TYPE - (optional, default "textbox") - This is the general form for the control, without specifics about how to implement it. These fall into the following general categories:

  • A simple text input box (default)
  • “boolean” - A simple yes/no question (only possible responses are yes or no)
  • “combobox” - A combobox where the user can select a value from a list or enter a new value
  • “listbox” - A listbox where the user can only select a value from the provided list (or an empty string)
  • “file” - A file select box where the user can either browse the server filesystem looking for a file, or can upload a file from their local filesystem which will be saved in a location on the server.

Notice that I don't specify radio buttons or checkboxes since these are implementation details covered by the concept of a listbox. We will probably also need a multiple list box where multiple options can be selected, but there isn't an instance where that is currently required for Naomi.

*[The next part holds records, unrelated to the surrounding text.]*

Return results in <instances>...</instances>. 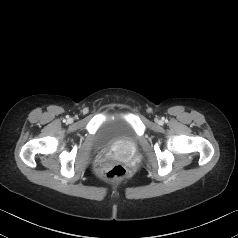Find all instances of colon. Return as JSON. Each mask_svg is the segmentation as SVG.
<instances>
[{"label": "colon", "mask_w": 238, "mask_h": 238, "mask_svg": "<svg viewBox=\"0 0 238 238\" xmlns=\"http://www.w3.org/2000/svg\"><path fill=\"white\" fill-rule=\"evenodd\" d=\"M101 176L105 180L120 181L127 176V169L122 164H112L103 169Z\"/></svg>", "instance_id": "obj_1"}]
</instances>
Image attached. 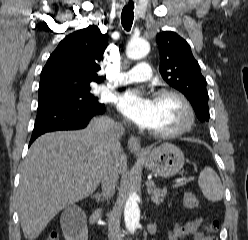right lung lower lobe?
Here are the masks:
<instances>
[{
  "label": "right lung lower lobe",
  "mask_w": 248,
  "mask_h": 240,
  "mask_svg": "<svg viewBox=\"0 0 248 240\" xmlns=\"http://www.w3.org/2000/svg\"><path fill=\"white\" fill-rule=\"evenodd\" d=\"M105 105L78 107L67 104L38 105L37 117L29 145L40 135L57 130L82 129L93 116L103 114Z\"/></svg>",
  "instance_id": "1"
}]
</instances>
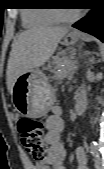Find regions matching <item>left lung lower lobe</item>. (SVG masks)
<instances>
[{"label":"left lung lower lobe","mask_w":104,"mask_h":169,"mask_svg":"<svg viewBox=\"0 0 104 169\" xmlns=\"http://www.w3.org/2000/svg\"><path fill=\"white\" fill-rule=\"evenodd\" d=\"M73 27L104 41V11L100 8H92L88 15L75 23Z\"/></svg>","instance_id":"obj_1"}]
</instances>
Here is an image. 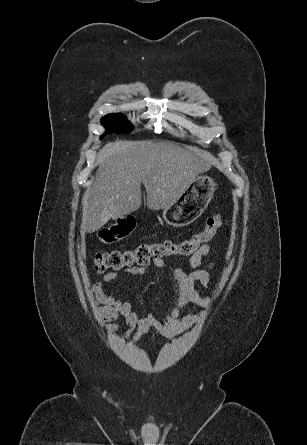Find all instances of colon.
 <instances>
[{"instance_id":"5ec220e1","label":"colon","mask_w":307,"mask_h":445,"mask_svg":"<svg viewBox=\"0 0 307 445\" xmlns=\"http://www.w3.org/2000/svg\"><path fill=\"white\" fill-rule=\"evenodd\" d=\"M222 225L220 214L207 218L204 227L193 235L181 240H163L156 243H141L134 248L99 252L94 258V266L98 272L105 270H121L149 264L154 259L174 256H190L211 240ZM136 228L135 219L126 216L115 223L102 228L98 238L103 244H113L126 238Z\"/></svg>"}]
</instances>
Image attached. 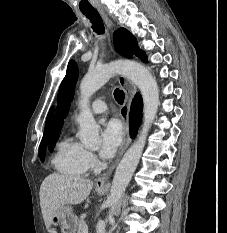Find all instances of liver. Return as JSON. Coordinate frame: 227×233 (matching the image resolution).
<instances>
[{
  "label": "liver",
  "mask_w": 227,
  "mask_h": 233,
  "mask_svg": "<svg viewBox=\"0 0 227 233\" xmlns=\"http://www.w3.org/2000/svg\"><path fill=\"white\" fill-rule=\"evenodd\" d=\"M93 188V182L80 177L58 173L48 175L39 191L41 212L48 231L52 218L66 205H77L86 200Z\"/></svg>",
  "instance_id": "6515ba94"
}]
</instances>
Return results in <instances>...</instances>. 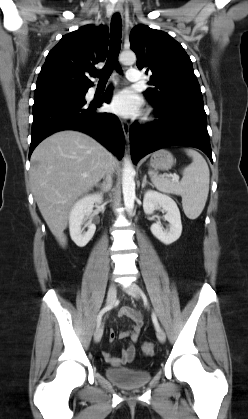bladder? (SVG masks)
I'll use <instances>...</instances> for the list:
<instances>
[{"label": "bladder", "mask_w": 248, "mask_h": 419, "mask_svg": "<svg viewBox=\"0 0 248 419\" xmlns=\"http://www.w3.org/2000/svg\"><path fill=\"white\" fill-rule=\"evenodd\" d=\"M105 376L122 388L134 389L146 385L152 375L149 370L134 367H109L105 369Z\"/></svg>", "instance_id": "bladder-1"}]
</instances>
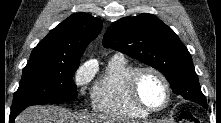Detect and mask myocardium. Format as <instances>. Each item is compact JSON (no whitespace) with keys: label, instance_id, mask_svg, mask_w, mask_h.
Here are the masks:
<instances>
[{"label":"myocardium","instance_id":"myocardium-1","mask_svg":"<svg viewBox=\"0 0 221 123\" xmlns=\"http://www.w3.org/2000/svg\"><path fill=\"white\" fill-rule=\"evenodd\" d=\"M144 73H153L163 83V85L165 87V91H166V99H165V102L162 106L157 107V108H152L143 102V100L139 94L138 87H139L140 78ZM128 92H129L130 98L133 101V103L139 109H141L142 111H144L145 113H148V114L158 113V112L165 110L168 107V105L170 104L171 97H172V90H171V86H170V83H169L167 77L159 69L152 67V66L139 67L132 73V75L130 76V78L128 80Z\"/></svg>","mask_w":221,"mask_h":123}]
</instances>
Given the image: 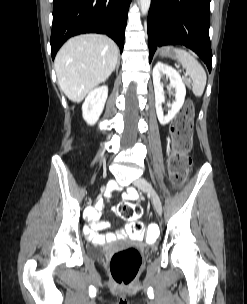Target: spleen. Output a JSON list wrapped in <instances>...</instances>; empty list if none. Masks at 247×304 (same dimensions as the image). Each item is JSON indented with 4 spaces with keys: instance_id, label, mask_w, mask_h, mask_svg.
Wrapping results in <instances>:
<instances>
[{
    "instance_id": "1",
    "label": "spleen",
    "mask_w": 247,
    "mask_h": 304,
    "mask_svg": "<svg viewBox=\"0 0 247 304\" xmlns=\"http://www.w3.org/2000/svg\"><path fill=\"white\" fill-rule=\"evenodd\" d=\"M179 62L186 69V72L192 79V91L195 96L200 97L206 86V72L202 65L186 50L174 49Z\"/></svg>"
}]
</instances>
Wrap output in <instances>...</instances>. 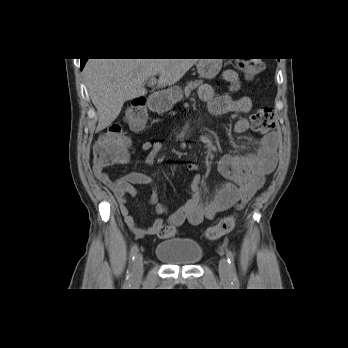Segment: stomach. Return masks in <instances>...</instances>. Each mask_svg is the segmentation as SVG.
I'll return each mask as SVG.
<instances>
[{"instance_id": "1", "label": "stomach", "mask_w": 348, "mask_h": 348, "mask_svg": "<svg viewBox=\"0 0 348 348\" xmlns=\"http://www.w3.org/2000/svg\"><path fill=\"white\" fill-rule=\"evenodd\" d=\"M197 72L201 78L213 79L221 70V59H199L196 65ZM182 97V90L178 86L169 88L159 93L153 103V108L159 112H165L174 106Z\"/></svg>"}]
</instances>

TITLE - (required) A brief (five words or so) description of the setting.

DESCRIPTION - (optional, default "") a longer description of what exactly the setting does.

DEFAULT - (optional, default "") The default value as chosen by the developer of the plugin. This can be a function. This will only show up if the user has not previously selected a value.

OPTIONS - (optional, default []) In the case of a combo or list box, a list containing the available choices. This can be a function.

VALIDATION - (optional, default True) a function used to validate the user response and make sure the user entry is valid. If the value entered by the user is not valid, then the setting will not be saved. On the command line, the question will continue to be put to the user until they enter a valid response. An empty response will always be valid and can be taken to mean that the user has chosen not to respond. Some standard validation functions (for checking things like email address, number, integer, etc.) have been provided for developers.

ACTIVE - (optional, default True) a function used to tell if this should be active or not based on the current state of the form. This is used to disable or enable an option depending on values entered into the system.

Publishing your plugin

So you have made it all the way through and your plugin works just the way you always hoped it would. Congratulations! Now we would love for you to share your creation with us. You did git commit your files and then git push the changes to your online repository, right? If not, please take a moment to do so now.

Now publishing your plugin through Naomi requires forking a new repository and adding a line to a CSV file.

To start, make a fork of the naomi-plugins repository at https://github.com/NaomiProject/naomi-plugins

Now edit the plugins.csv file and add a line containing information about your plugin. This is very simple, so you can just use the online editor on GitHub. There’s no need to clone the file locally, but you can if you like.

Fill in the fields of the table. Most of this information (Name, Version, Description) can be copied directly from your plugin.info file. The Repository field should be the URL from the plugin’s [Plugin] section, the category should be the type of plugin (audioengine, speechhandler, tti, tts, stt, stt_trainer, vad, or visualizations).

The last field is "commit". This will identify the actual git commit that will be installed by the store. If you continue to modify the project after submitting it, the changes will not be available to users downloading your project through the store until this value is updated. If you don't know exactly how this works, don't worry about it. One of the Naomi core developers will add this value for you when your naomi-plugins pull request is merged.

Once you are finished adding your line, create a pull request to merge your changes back into the naomi-plugins repository. Once your pull request has been merged, users will be able to use Naomi's built-in store functions to install your plugin.